=== Section Start ===
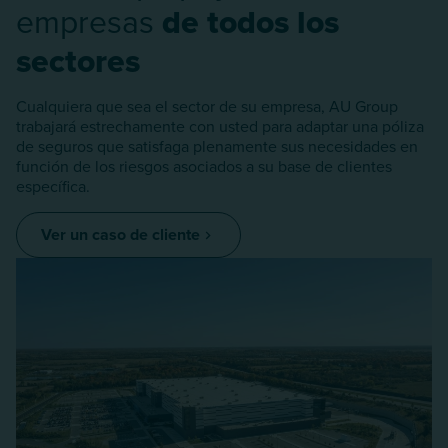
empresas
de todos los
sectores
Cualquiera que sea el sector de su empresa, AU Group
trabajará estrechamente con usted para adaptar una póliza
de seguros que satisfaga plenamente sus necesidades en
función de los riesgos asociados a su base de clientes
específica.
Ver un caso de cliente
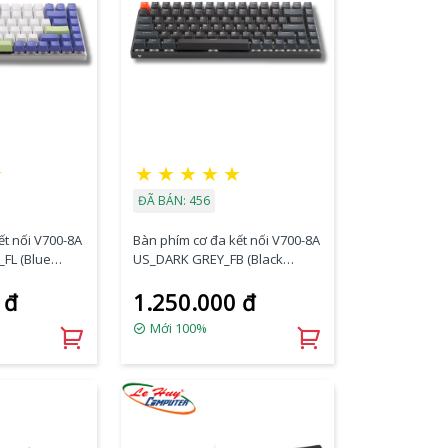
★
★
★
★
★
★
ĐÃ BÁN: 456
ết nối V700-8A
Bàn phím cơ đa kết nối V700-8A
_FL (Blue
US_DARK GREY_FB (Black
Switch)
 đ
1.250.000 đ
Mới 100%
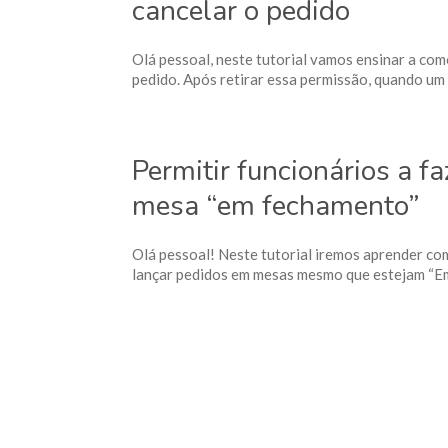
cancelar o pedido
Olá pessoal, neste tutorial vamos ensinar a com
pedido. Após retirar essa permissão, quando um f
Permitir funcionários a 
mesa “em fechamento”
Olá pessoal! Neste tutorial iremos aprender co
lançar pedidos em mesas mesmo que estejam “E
=== Section End ===
YOUR ASSIGNMENT —
Lay out every line of the data above as a JSON list of strings, one string per line. Skip blank lines and leave the pictures out.

REPLY TO THE TASK —
[
  "empresas",
  "de todos los",
  "sectores",
  "Cualquiera que sea el sector de su empresa, AU Group",
  "trabajará estrechamente con usted para adaptar una póliza",
  "de seguros que satisfaga plenamente sus necesidades en",
  "función de los riesgos asociados a su base de clientes",
  "específica.",
  "Ver un caso de cliente",
  "★",
  "★",
  "★",
  "★",
  "★",
  "★",
  "ĐÃ BÁN: 456",
  "ết nối V700-8A",
  "Bàn phím cơ đa kết nối V700-8A",
  "_FL (Blue",
  "US_DARK GREY_FB (Black",
  "Switch)",
  " đ",
  "1.250.000 đ",
  "Mới 100%",
  "cancelar o pedido",
  "Olá pessoal, neste tutorial vamos ensinar a com",
  "pedido. Após retirar essa permissão, quando um f",
  "Permitir funcionários a ",
  "mesa “em fechamento”",
  "Olá pessoal! Neste tutorial iremos aprender co",
  "lançar pedidos em mesas mesmo que estejam “E"
]